Mr. McCONNELL. Mr. President, I wish to say a few words about the FDA legislation we have been debating on the floor this week. First, I thank Senator Enzi for his hard work in managing this bill. He always does a great job. I also wish to acknowledge Senator Burr's thoughtful leadership on this legislation. This is a complicated set of issues. No one--I repeat, no one--knows the intricacies better than the Senator from North Carolina, Mr. Burr. He has been a good friend and ally of producers and growers dating back to his days in the House, and he has offered a thoughtful alternative to this very flawed legislation which we have before us.
A few years ago, I led the effort in Congress to enact a tobacco buyout which ended the Federal Government's support of tobacco production. Although the number of tobacco farms in Kentucky has decreased as a result of that legislation, thousands of Kentucky farm families and communities still depend on the income from tobacco production. I have concerns about the effect this legislation might have on them.
Still, no one in this Chamber would deny that tobacco is hazardous to the health of those who use it. Everyone knows that. If the purpose of this bill is to reduce the harm it could cause the people who consume it, then forcing the Food and Drug Administration to do the regulating would be the wrong route to take.

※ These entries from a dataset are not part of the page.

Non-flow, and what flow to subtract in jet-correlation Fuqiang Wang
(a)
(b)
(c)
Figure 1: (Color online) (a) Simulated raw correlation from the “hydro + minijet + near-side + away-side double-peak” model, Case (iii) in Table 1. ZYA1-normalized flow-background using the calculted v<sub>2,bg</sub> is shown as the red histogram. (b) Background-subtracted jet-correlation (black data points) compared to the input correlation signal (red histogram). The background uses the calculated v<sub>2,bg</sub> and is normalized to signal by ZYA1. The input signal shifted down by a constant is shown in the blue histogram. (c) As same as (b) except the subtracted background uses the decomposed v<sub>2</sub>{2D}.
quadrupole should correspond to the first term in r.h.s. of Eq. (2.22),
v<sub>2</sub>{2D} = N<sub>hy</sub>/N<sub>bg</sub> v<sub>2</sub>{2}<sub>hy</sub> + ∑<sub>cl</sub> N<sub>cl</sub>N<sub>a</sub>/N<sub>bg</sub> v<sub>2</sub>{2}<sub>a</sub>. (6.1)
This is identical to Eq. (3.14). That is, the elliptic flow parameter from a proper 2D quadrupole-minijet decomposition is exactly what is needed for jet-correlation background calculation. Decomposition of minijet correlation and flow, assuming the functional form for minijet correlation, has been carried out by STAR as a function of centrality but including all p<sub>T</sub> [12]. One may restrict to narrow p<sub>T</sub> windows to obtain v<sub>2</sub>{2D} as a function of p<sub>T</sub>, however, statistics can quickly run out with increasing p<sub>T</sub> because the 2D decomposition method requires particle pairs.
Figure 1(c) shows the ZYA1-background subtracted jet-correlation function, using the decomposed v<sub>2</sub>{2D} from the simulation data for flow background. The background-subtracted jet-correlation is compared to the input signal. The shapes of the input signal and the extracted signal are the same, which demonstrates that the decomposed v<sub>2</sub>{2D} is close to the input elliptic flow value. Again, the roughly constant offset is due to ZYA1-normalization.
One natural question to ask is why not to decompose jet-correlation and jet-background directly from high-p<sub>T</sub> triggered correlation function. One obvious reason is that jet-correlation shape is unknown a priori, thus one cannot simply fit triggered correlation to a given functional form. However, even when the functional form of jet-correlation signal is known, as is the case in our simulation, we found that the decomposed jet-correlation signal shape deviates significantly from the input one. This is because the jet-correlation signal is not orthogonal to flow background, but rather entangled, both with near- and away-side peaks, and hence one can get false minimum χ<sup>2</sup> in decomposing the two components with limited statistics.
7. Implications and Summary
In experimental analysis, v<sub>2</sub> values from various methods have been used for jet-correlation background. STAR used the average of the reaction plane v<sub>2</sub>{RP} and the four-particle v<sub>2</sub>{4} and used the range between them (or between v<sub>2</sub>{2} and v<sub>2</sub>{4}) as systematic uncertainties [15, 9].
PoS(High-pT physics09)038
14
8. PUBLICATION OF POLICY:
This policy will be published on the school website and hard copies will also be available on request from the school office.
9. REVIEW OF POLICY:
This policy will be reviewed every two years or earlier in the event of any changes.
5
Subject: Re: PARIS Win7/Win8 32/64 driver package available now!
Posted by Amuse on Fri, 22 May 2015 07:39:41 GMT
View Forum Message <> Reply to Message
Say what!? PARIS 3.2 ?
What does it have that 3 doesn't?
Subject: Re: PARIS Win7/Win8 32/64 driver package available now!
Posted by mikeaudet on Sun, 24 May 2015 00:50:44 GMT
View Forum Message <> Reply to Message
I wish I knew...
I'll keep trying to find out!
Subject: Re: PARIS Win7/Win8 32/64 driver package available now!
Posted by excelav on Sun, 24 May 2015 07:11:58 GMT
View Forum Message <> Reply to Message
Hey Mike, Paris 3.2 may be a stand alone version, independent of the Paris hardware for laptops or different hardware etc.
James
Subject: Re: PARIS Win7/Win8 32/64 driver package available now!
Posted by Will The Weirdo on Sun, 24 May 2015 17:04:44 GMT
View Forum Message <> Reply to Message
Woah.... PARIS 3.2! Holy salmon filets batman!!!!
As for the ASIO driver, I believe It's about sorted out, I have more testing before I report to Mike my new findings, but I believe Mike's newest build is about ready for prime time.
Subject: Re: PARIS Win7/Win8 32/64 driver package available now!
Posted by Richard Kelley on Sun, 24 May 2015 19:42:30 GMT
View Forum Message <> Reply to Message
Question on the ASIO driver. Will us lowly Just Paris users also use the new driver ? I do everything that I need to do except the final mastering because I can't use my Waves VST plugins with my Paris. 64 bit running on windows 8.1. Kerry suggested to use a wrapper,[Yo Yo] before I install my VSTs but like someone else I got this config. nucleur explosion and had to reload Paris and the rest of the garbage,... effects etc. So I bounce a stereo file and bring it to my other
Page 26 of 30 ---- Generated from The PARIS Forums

Former FDA Administrator Dr. Andrew von Eschenbach has predicted that forcing the FDA to regulate tobacco would undermine the agency's core mission of protecting the public health and ensuring that foods, medicines, and other products don't pose a risk to American consumers. When the FDA approves a product, Americans expect the product to be safe, but as we all know, there is no such thing as a safe cigarette. It doesn't exist. Forcing the FDA to regulate cigarettes will not make them safer for the American people.
This legislation is flawed for other reasons as well. As Senators Burr, Enzi, and others have repeatedly pointed out, the FDA is already overworked in carrying out its core mission of protecting the public health. When it comes to contaminated peanut butter, tainted toothpaste, or unsafe drugs coming into the United States, Americans expect that all of FDA's resources are being used to protect them. Yet instead of freeing additional resources for the FDA to perform this important function, this legislation could divert the agency's limited resources toward an impossible task: Vouching for the safety of a product that cannot be made safe. The American people don't want the FDA's resources diverted on a fool's errand.
It is hard to understand what the supporters of this bill are trying to accomplish. If the goal is to reduce smoking, then why isn't there a single dime--not one dime--in this bill directed at smoking cessation programs? If there is no such thing as a safe cigarette, the best way to help smokers is to help them kick the habit. This bill doesn't do that. If the goal of this legislation is to launch a public campaign to reduce smoking and promote better health, then why is there no focus on Federal programs that are already in place to achieve this goal?
This legislation is the wrong way to regulate tobacco, and that is why Senator Burr will offer a thoughtful way to accomplish the goal. Senator Burr's proposal would create a new agency whose sole responsibility is to regulate tobacco. This would address the problem without undermining FDA's mission or straining its resources.
Forcing the FDA to regulate and approve the use of tobacco would be a distortion of the agency's mission and a tremendous misuse of its overstretched resources. We should be focused on giving FDA the resources it needs to protect the public health, not burdening it with an impossible assignment.